Given entries ->

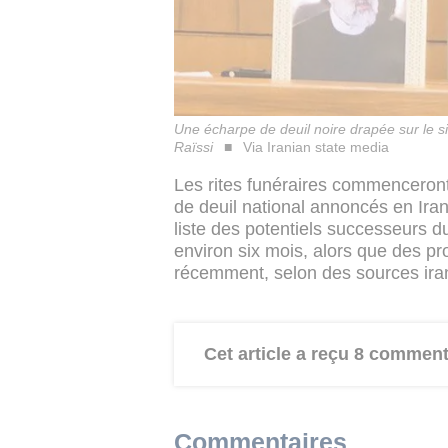
Une écharpe de deuil noire drapée sur le 
Raïssi
Via Iranian state media
Les rites funéraires commenceront
de deuil national annoncés en Iran.
liste des potentiels successeurs du
environ six mois, alors que des pro
récemment, selon des sources ira
Cet article a reçu 8 comment
Commentaires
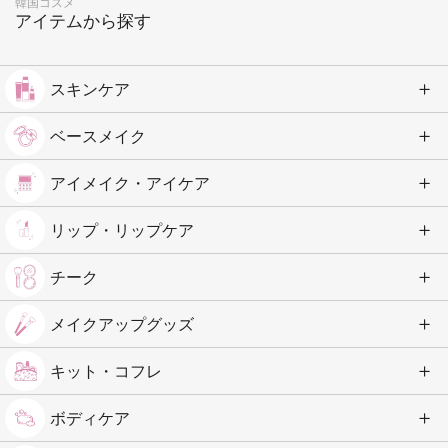
韓国コスメ
アイテムから探す
スキンケア
ベースメイク
アイメイク・アイケア
リップ・リップケア
チーク
メイクアップグッズ
キット・コフレ
ボディケア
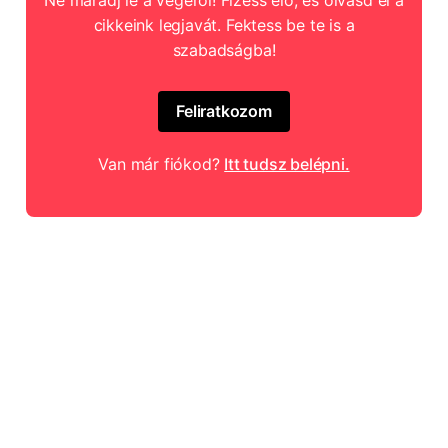
cikkeink legjavát. Fektess be te is a
szabadságba!
Feliratkozom
Van már fiókod?
Itt tudsz belépni.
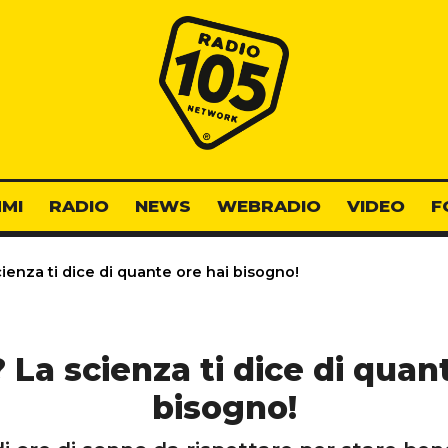
Radio 105
MI
RADIO
NEWS
WEBRADIO
VIDEO
F
enza ti dice di quante ore hai bisogno!
La scienza ti dice di quan
bisogno!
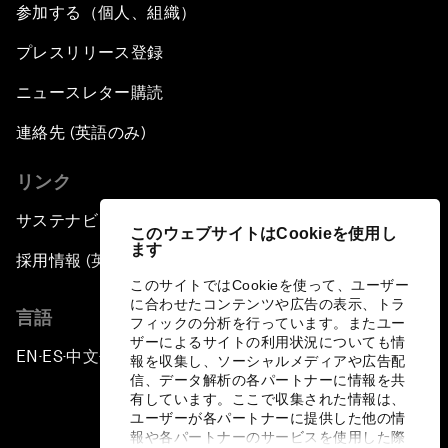
参加する（個人、組織）
プレスリリース登録
ニュースレター購読
連絡先 (英語のみ)
リンク
サステナビリティへの取り組み
このウェブサイトはCookieを使用し
ます
採用情報 (英語のみ)
このサイトではCookieを使って、ユーザー
に合わせたコンテンツや広告の表示、トラ
言語
フィックの分析を行っています。またユー
ザーによるサイトの利用状況についても情
EN
ES
中文
日本語
▪
▪
▪
報を収集し、ソーシャルメディアや広告配
信、データ解析の各パートナーに情報を共
有しています。ここで収集された情報は、
ユーザーが各パートナーに提供した他の情
報や各パートナーのサービスを使用した際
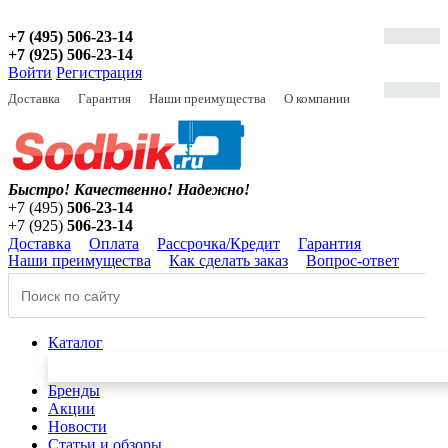
+7 (495) 506-23-14
+7 (925) 506-23-14
Войти
Регистрация
Доставка
Гарантия
Наши преимущества
О компании
Быстро! Качественно!
Надежно!
+7 (495)
506-23-14
+7 (925)
506-23-14
Доставка
Оплата
Рассрочка/Кредит
Гарантия
Наши преимущества
Как сделать заказ
Вопрос-ответ
Каталог
Бренды
Акции
Новости
Статьи и обзоры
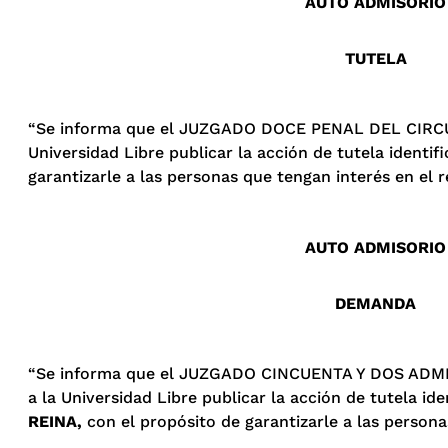
AUTO ADMISORIO
TUTELA
“Se informa que el JUZGADO DOCE PENAL DEL CIRCU
Universidad Libre publicar la acción de tutela ident
garantizarle a las personas que tengan interés en el 
AUTO ADMISORIO
DEMANDA
“Se informa que el JUZGADO CINCUENTA Y DOS ADMI
a la Universidad Libre publicar la acción de tutela 
REINA,
con el propósito de garantizarle a las person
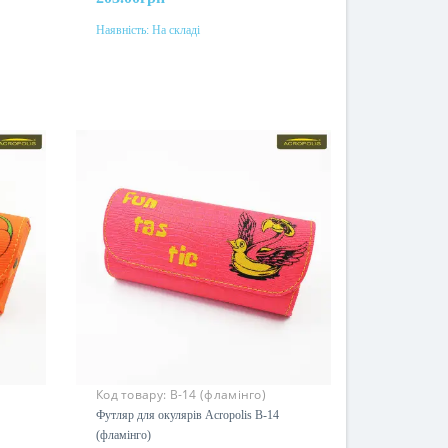
Наявність:
На складі
До кошика
Колір
Код товару:
В-14 (фламінго)
Футляр для окулярів Acropolis В-14
(фламінго)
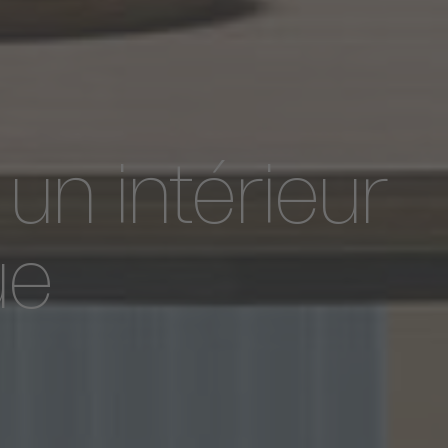
 un intérieur
ue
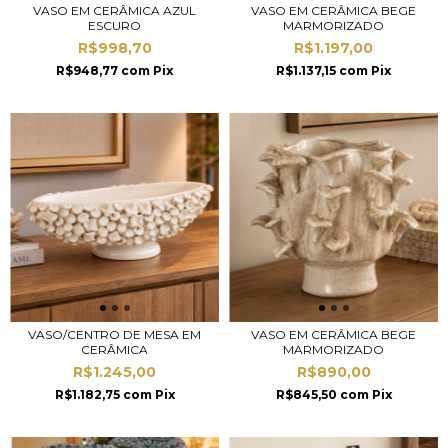
VASO EM CERÂMICA AZUL
VASO EM CERÂMICA BEGE
ESCURO
MARMORIZADO
R$998,70
R$1.197,00
R$948,77
com
Pix
R$1.137,15
com
Pix
VASO/CENTRO DE MESA EM
VASO EM CERÂMICA BEGE
CERÂMICA
MARMORIZADO
R$1.245,00
R$890,00
R$1.182,75
com
Pix
R$845,50
com
Pix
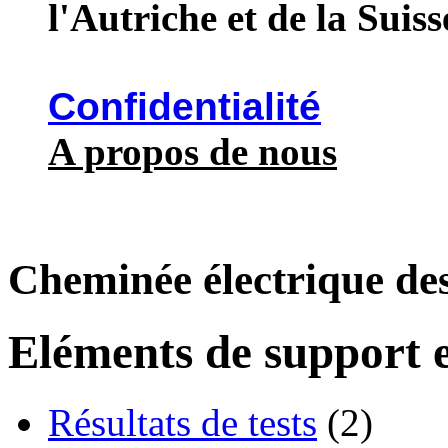
l'Autriche et de la Suiss
Confidentialité
A propos de nous
Cheminée électrique de
Eléments de support e
Résultats de tests
(2)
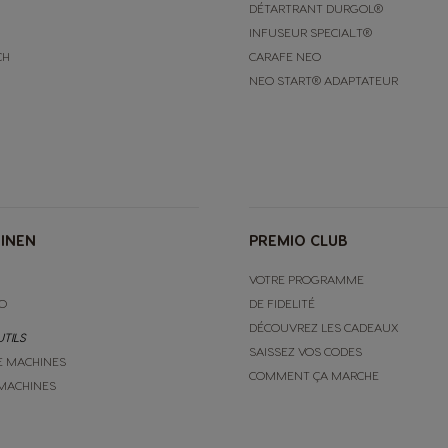
DÉTARTRANT DURGOL®
INFUSEUR SPECIAL.T®
CH
CARAFE NEO
NEO START® ADAPTATEUR
INEN
PREMIO CLUB
VOTRE PROGRAMME
O
DE FIDELITÉ
DÉCOUVREZ LES CADEAUX
UTILS
SAISSEZ VOS CODES
E MACHINES
COMMENT ÇA MARCHE
MACHINES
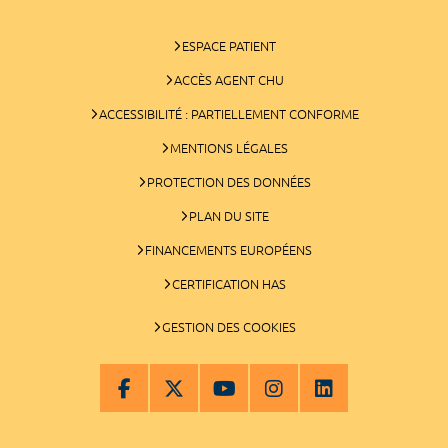
ESPACE PATIENT
ACCÈS AGENT CHU
ACCESSIBILITÉ : PARTIELLEMENT CONFORME
MENTIONS LÉGALES
PROTECTION DES DONNÉES
PLAN DU SITE
FINANCEMENTS EUROPÉENS
CERTIFICATION HAS
GESTION DES COOKIES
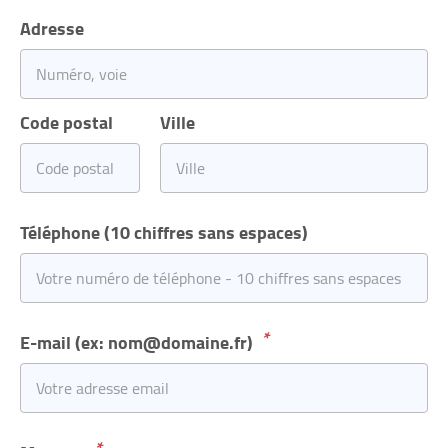
Adresse
Code postal
Ville
Téléphone (10 chiffres sans espaces)
E-mail (ex: nom@domaine.fr)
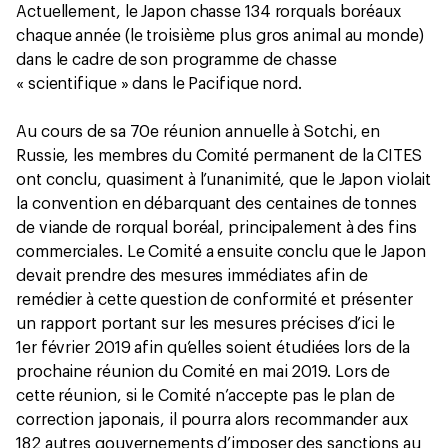
Actuellement, le Japon chasse 134 rorquals boréaux
chaque année (le troisième plus gros animal au monde)
dans le cadre de son programme de chasse
« scientifique » dans le Pacifique nord.
Au cours de sa 70e réunion annuelle à Sotchi, en
Russie, les membres du Comité permanent de la CITES
ont conclu, quasiment à l’unanimité, que le Japon violait
la convention en débarquant des centaines de tonnes
de viande de rorqual boréal, principalement à des fins
commerciales. Le Comité a ensuite conclu que le Japon
devait prendre des mesures immédiates afin de
remédier à cette question de conformité et présenter
un rapport portant sur les mesures précises d’ici le
1er février 2019 afin qu’elles soient étudiées lors de la
prochaine réunion du Comité en mai 2019. Lors de
cette réunion, si le Comité n’accepte pas le plan de
correction japonais, il pourra alors recommander aux
182 autres gouvernements d’imposer des sanctions au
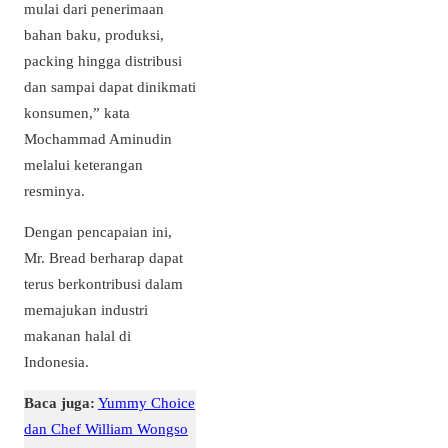
mulai dari penerimaan
bahan baku, produksi,
packing hingga distribusi
dan sampai dapat dinikmati
konsumen,” kata
Mochammad Aminudin
melalui keterangan
resminya.
Dengan pencapaian ini,
Mr. Bread berharap dapat
terus berkontribusi dalam
memajukan industri
makanan halal di
Indonesia.
Baca juga:
Yummy Choice
dan Chef William Wongso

Exercise requirements ->
All preceding records should be duplicated verbatim, images excepted.

Response ->
Une écharpe de deuil noire drapée sur le 
Raïssi
Via Iranian state media
Les rites funéraires commenceront
de deuil national annoncés en Iran.
liste des potentiels successeurs du
environ six mois, alors que des pro
récemment, selon des sources ira
Cet article a reçu 8 comment
Commentaires
韓国コスメ
アイテムから探す
スキンケア
ベースメイク
アイメイク・アイケア
リップ・リップケア
チーク
メイクアップグッズ
キット・コフレ
ボディケア
cikkeink legjavát. Fektess be te is a
szabadságba!
Feliratkozom
Van már fiókod?
Itt tudsz belépni.
Radio 105
MI
RADIO
NEWS
WEBRADIO
VIDEO
F
enza ti dice di quante ore hai bisogno!
La scienza ti dice di quan
bisogno!
参加する（個人、組織）
プレスリリース登録
ニュースレター購読
連絡先 (英語のみ)
リンク
サステナビリティへの取り組み
このウェブサイトはCookieを使用し
ます
採用情報 (英語のみ)
このサイトではCookieを使って、ユーザー
に合わせたコンテンツや広告の表示、トラ
言語
フィックの分析を行っています。またユー
ザーによるサイトの利用状況についても情
EN
ES
中文
日本語
▪
▪
▪
報を収集し、ソーシャルメディアや広告配
信、データ解析の各パートナーに情報を共
有しています。ここで収集された情報は、
ユーザーが各パートナーに提供した他の情
報や各パートナーのサービスを使用した際
+7 (495) 506-23-14
+7 (925) 506-23-14
Войти
Регистрация
Доставка
Гарантия
Наши преимущества
О компании
Быстро! Качественно!
Надежно!
+7 (495)
506-23-14
+7 (925)
506-23-14
Доставка
Оплата
Рассрочка/Кредит
Гарантия
Наши преимущества
Как сделать заказ
Вопрос-ответ
Каталог
Бренды
Акции
Новости
Статьи и обзоры
AUTO ADMISORIO
TUTELA
“Se informa que el JUZGADO DOCE PENAL DEL CIRCU
Universidad Libre publicar la acción de tutela ident
garantizarle a las personas que tengan interés en el 
AUTO ADMISORIO
DEMANDA
“Se informa que el JUZGADO CINCUENTA Y DOS ADMI
a la Universidad Libre publicar la acción de tutela 
REINA,
con el propósito de garantizarle a las person
Наявність:
На складі
До кошика
Колір
Код товару:
В-14 (фламінго)
Футляр для окулярів Acropolis В-14
(фламінго)
 un intérieur
ue
VASO EM CERÂMICA AZUL
VASO EM CERÂMICA BEGE
ESCURO
MARMORIZADO
R$998,70
R$1.197,00
R$948,77
com
Pix
R$1.137,15
com
Pix
VASO/CENTRO DE MESA EM
VASO EM CERÂMICA BEGE
CERÂMICA
MARMORIZADO
R$1.245,00
R$890,00
R$1.182,75
com
Pix
R$845,50
com
Pix
l'Autriche et de la Suiss
Confidentialité
A propos de nous
Cheminée électrique de
Eléments de support e
Résultats de tests
(2)
DÉTARTRANT DURGOL®
INFUSEUR SPECIAL.T®
CH
CARAFE NEO
NEO START® ADAPTATEUR
INEN
PREMIO CLUB
VOTRE PROGRAMME
O
DE FIDELITÉ
DÉCOUVREZ LES CADEAUX
UTILS
SAISSEZ VOS CODES
E MACHINES
COMMENT ÇA MARCHE
MACHINES
ESPACE PATIENT
ACCÈS AGENT CHU
ACCESSIBILITÉ : PARTIELLEMENT CONFORME
MENTIONS LÉGALES
PROTECTION DES DONNÉES
PLAN DU SITE
FINANCEMENTS EUROPÉENS
CERTIFICATION HAS
GESTION DES COOKIES
Adresse
Code postal
Ville
Téléphone (10 chiffres sans espaces)
E-mail (ex: nom@domaine.fr)
Actuellement, le Japon chasse 134 rorquals boréaux
chaque année (le troisième plus gros animal au monde)
dans le cadre de son programme de chasse
« scientifique » dans le Pacifique nord.
Au cours de sa 70e réunion annuelle à Sotchi, en
Russie, les membres du Comité permanent de la CITES
ont conclu, quasiment à l’unanimité, que le Japon violait
la convention en débarquant des centaines de tonnes
de viande de rorqual boréal, principalement à des fins
commerciales. Le Comité a ensuite conclu que le Japon
devait prendre des mesures immédiates afin de
remédier à cette question de conformité et présenter
un rapport portant sur les mesures précises d’ici le
1er février 2019 afin qu’elles soient étudiées lors de la
prochaine réunion du Comité en mai 2019. Lors de
cette réunion, si le Comité n’accepte pas le plan de
correction japonais, il pourra alors recommander aux
182 autres gouvernements d’imposer des sanctions au
mulai dari penerimaan
bahan baku, produksi,
packing hingga distribusi
dan sampai dapat dinikmati
konsumen,” kata
Mochammad Aminudin
melalui keterangan
resminya.
Dengan pencapaian ini,
Mr. Bread berharap dapat
terus berkontribusi dalam
memajukan industri
makanan halal di
Indonesia.
Baca juga:
Yummy Choice
dan Chef William Wongso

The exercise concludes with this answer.